- **REQUIREMENT**
Produce word for word the lines of the data below running from the one that has "wall art: none [270,193,553,294]" to the one that has "wall art: present [18,80,150,157]", inclusive, and no others.

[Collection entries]
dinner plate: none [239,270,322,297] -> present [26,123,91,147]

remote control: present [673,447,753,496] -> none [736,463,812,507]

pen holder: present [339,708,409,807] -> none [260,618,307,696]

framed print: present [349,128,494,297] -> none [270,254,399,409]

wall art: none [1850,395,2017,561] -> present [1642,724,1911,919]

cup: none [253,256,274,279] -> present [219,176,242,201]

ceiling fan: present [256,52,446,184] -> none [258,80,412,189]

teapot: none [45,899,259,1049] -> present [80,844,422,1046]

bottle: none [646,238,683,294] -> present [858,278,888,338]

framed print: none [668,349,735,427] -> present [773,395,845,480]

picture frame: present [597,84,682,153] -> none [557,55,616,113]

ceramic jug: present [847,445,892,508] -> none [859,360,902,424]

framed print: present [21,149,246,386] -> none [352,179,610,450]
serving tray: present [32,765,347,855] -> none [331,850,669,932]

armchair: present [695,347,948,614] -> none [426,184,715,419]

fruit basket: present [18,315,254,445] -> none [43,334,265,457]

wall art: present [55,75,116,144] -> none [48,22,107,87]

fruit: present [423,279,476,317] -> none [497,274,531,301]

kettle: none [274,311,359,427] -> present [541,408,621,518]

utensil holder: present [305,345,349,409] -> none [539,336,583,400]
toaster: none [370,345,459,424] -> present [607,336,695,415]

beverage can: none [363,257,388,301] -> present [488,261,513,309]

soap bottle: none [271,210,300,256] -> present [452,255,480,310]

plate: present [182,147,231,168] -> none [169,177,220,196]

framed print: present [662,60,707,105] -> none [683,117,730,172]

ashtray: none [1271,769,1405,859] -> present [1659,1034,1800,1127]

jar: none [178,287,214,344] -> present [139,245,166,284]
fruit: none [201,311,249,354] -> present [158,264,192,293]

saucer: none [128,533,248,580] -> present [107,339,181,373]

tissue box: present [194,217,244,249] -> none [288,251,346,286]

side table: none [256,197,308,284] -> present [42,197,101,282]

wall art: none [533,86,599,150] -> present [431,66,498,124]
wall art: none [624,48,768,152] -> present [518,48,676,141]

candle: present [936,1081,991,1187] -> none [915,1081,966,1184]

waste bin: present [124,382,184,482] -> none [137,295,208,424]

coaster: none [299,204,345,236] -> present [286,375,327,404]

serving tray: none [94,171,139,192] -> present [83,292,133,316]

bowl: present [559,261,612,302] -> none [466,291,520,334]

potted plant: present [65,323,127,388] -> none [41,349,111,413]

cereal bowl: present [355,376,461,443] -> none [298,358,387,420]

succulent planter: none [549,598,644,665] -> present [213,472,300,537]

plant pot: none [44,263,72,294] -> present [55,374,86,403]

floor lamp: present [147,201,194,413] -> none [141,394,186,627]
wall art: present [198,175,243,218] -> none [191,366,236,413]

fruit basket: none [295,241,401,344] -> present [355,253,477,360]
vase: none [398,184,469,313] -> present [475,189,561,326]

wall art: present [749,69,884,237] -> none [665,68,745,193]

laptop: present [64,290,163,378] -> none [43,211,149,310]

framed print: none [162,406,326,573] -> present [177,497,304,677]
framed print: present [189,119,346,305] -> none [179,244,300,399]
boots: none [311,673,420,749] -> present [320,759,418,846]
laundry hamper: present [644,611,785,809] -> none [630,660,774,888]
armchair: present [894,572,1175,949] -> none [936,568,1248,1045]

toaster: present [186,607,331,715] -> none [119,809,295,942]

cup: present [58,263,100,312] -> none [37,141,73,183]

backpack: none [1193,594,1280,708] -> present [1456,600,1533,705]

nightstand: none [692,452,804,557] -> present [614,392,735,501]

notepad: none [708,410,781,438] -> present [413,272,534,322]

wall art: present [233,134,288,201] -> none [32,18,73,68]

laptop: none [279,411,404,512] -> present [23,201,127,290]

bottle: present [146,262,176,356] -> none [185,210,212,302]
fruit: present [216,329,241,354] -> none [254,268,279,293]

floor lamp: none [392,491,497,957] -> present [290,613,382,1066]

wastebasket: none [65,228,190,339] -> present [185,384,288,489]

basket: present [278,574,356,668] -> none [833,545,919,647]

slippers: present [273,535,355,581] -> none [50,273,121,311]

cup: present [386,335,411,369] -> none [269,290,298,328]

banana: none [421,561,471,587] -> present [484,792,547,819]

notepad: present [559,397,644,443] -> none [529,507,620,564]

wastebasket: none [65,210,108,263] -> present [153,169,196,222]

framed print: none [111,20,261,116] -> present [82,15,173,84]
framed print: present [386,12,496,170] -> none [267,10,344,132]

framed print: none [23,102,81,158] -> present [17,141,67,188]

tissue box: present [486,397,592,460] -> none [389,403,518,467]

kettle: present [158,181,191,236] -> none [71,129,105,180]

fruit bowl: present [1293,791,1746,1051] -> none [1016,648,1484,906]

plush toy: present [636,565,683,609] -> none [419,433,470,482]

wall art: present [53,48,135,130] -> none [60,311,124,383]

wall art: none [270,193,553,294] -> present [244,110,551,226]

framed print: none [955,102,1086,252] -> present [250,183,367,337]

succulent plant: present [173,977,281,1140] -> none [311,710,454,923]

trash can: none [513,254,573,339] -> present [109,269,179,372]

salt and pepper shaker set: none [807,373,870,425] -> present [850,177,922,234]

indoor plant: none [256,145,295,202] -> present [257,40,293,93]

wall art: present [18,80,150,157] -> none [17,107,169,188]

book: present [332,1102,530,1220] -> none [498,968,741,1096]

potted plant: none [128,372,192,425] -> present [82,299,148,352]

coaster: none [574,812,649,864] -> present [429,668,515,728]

- **ANSWER FOR THIS EXERCISE**
wall art: none [270,193,553,294] -> present [244,110,551,226]

framed print: none [955,102,1086,252] -> present [250,183,367,337]

succulent plant: present [173,977,281,1140] -> none [311,710,454,923]

trash can: none [513,254,573,339] -> present [109,269,179,372]

salt and pepper shaker set: none [807,373,870,425] -> present [850,177,922,234]

indoor plant: none [256,145,295,202] -> present [257,40,293,93]

wall art: present [18,80,150,157] -> none [17,107,169,188]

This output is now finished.